**SELECTED EXTRACT**.
○ ○ ○ ○ ○ ○ ○

NetWalker Ransomware Gang Hunts for Top-Notch Affiliates

netwalker ransomware as a service

The operators behind the Toll Group attack are taking applications for technically advanced partners.

The NetWalker ransomware – the scourge behind one of the recent Toll Group attacks – has transitioned to a ransomware-as-a-service (RaaS) model, and its operators are placing a heavy emphasis on targeting and attracting technically advanced affiliates, according to researchers.

Traditionally, “technically advanced” and RaaS don’t tend to go together – after all, one of the benefits of the RaaS model is that newbie threat actors can simply rent the infrastructure and the tools they need to carry out an attack, rather than develop anything themselves. In the case of NetWalker however, the operators are bucking that trend.

“The collective is selectively choosing the affiliates it collaborates with, creating an exclusive group of top-tier network intruders to execute its new RaaS business model,” said researchers with Advanced Intelligence, in a Tuesday posting. They added, “This new business model allows NetWalker to collaborate with other seasoned cybercriminals who already have access to large networks and have the ability to disseminate ransomware.”

NetWalker’s creators, according to the analysis, has two methods that it uses to distribute its ransomware. One is the typical phishing and spam avenue used by most malware operators; and the other is via large-scale network infiltration.

○ ○ ○ ○ ○ ○ ○

**ACTIONS TO TAKE**.
1: Answer these questions using the NetWalker ransomware article:
(a) What business model has NetWalker moved to?
(b) Which research group published the analysis, and on what day?
(c) What are the two methods NetWalker's creators use to distribute the ransomware?
2: Continue the NetWalker ransomware article from its last sentence.

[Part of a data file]
○ ○ ○ ○ ○ ○ ○

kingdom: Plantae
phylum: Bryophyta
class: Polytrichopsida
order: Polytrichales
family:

○ ○ ○ ○ ○ ○ ○

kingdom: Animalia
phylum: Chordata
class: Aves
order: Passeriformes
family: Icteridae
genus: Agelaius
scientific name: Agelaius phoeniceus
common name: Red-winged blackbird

○ ○ ○ ○ ○ ○ ○

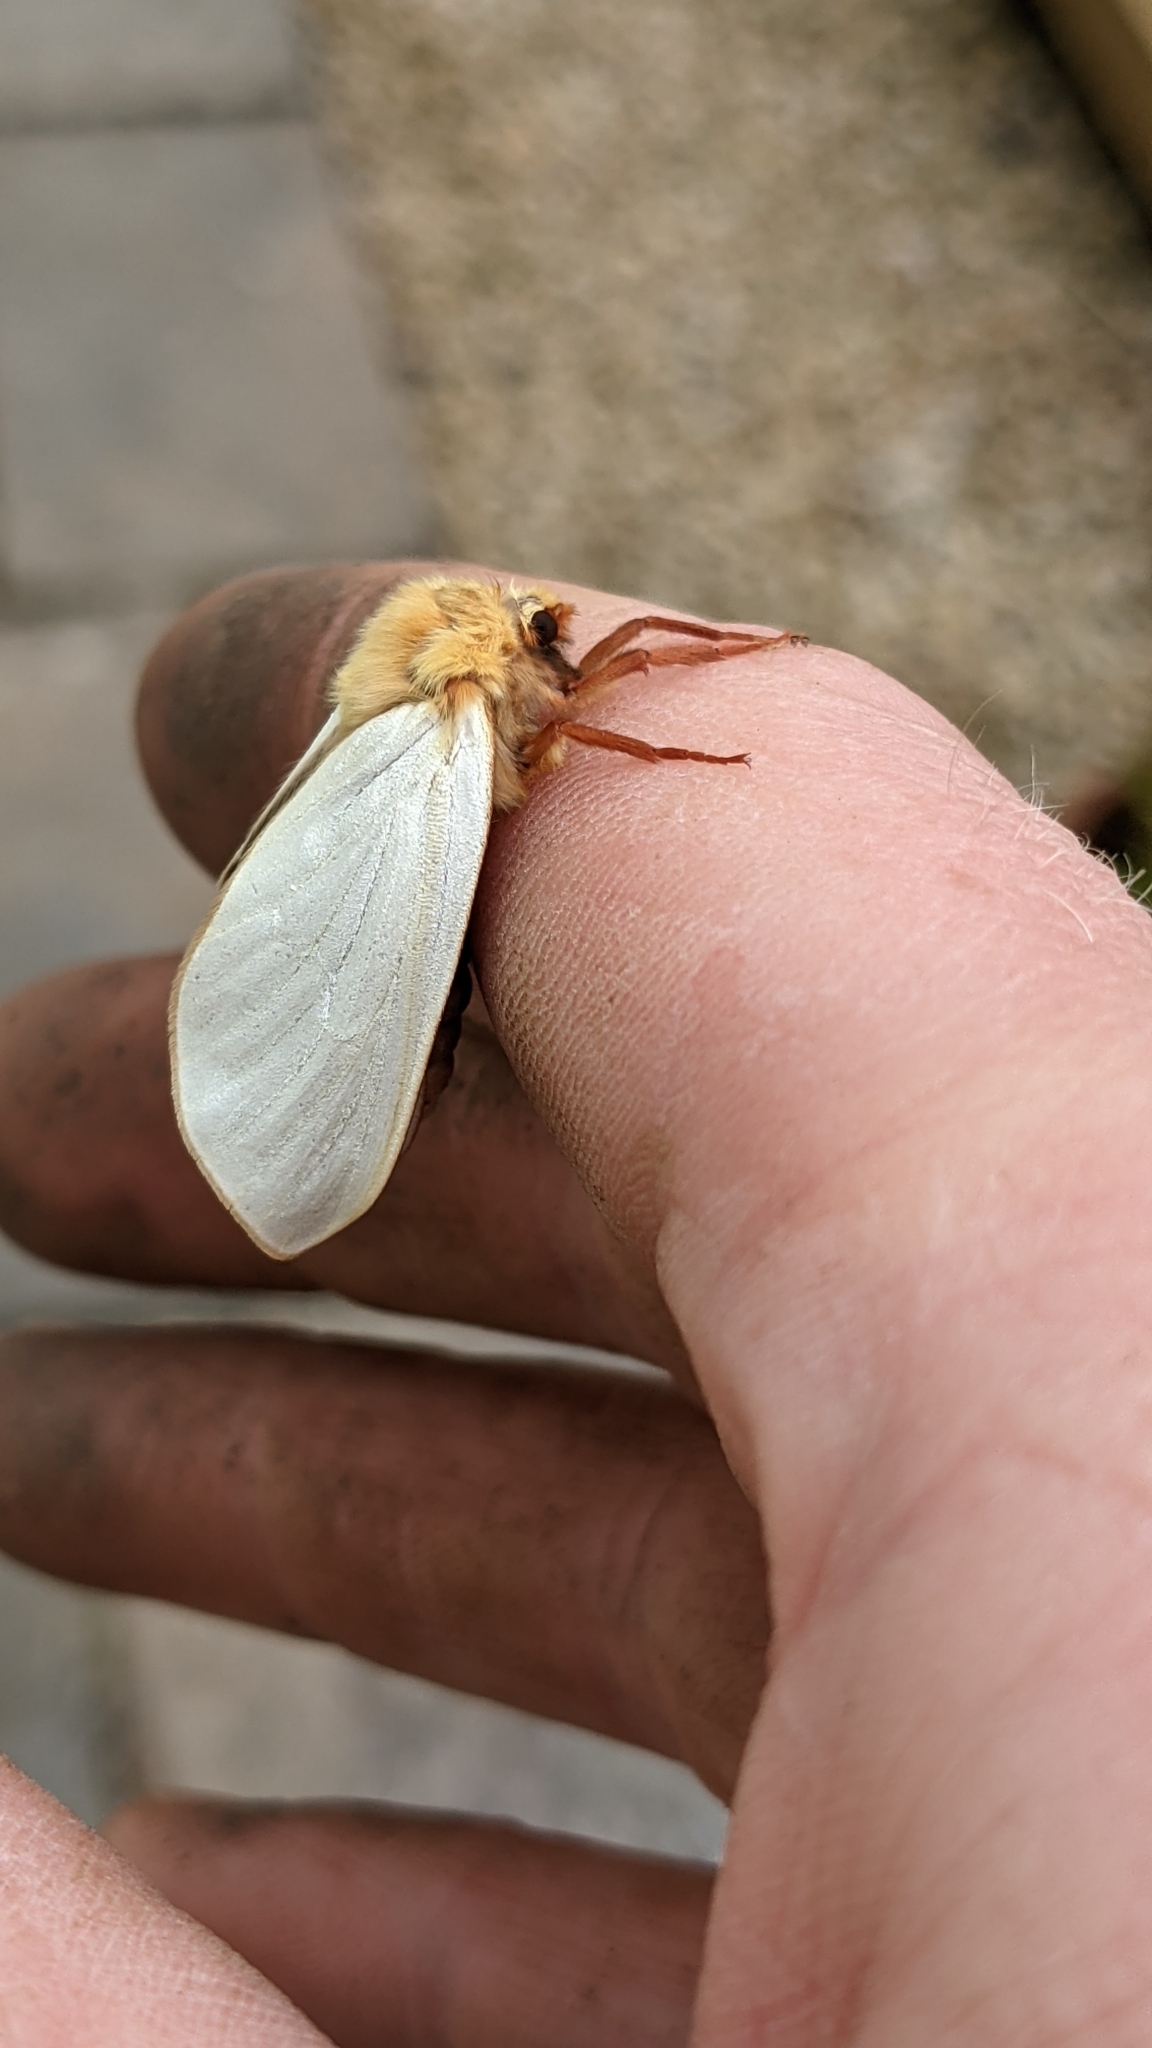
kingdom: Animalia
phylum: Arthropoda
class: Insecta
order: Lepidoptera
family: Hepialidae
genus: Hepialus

○ ○ ○ ○ ○ ○ ○

**ANSWERS FOR THE EXERCISE**.
1:
(a) A ransomware-as-a-service (RaaS) model.
(b) Advanced Intelligence, in a Tuesday posting.
(c) Phishing and spam, and large-scale network infiltration.

2:
“NetWalker now claims a singular preference for network infiltration, which is novel to the Russian-speaking ransomware community,” explained the researchers, who added that in the advertisements on underground forums for the RaaS offering, the NetWalker group explicitly says that it prefers affiliates “who prioritize quality, not quantity” and stating that they have an interest “only in experienced, Russian-speaking network intruders – not spammers – with a preference for immediate, consistent work.”

NetWalker ad on the Dark Web for RaaS affiliates. Click to enlarge.

One of the members of a Russian-speaking forum told the researchers that interested RaaS candidates must apply to the affiliate program, and are subjected to a review by NetWalker group members.

NetWalker is not the only group however to have such standards. According to the Advanced Intelligence researchers, the group is following a trend established by the REvil group to pursue highest standards and rigid requirements for its RaaS candidates.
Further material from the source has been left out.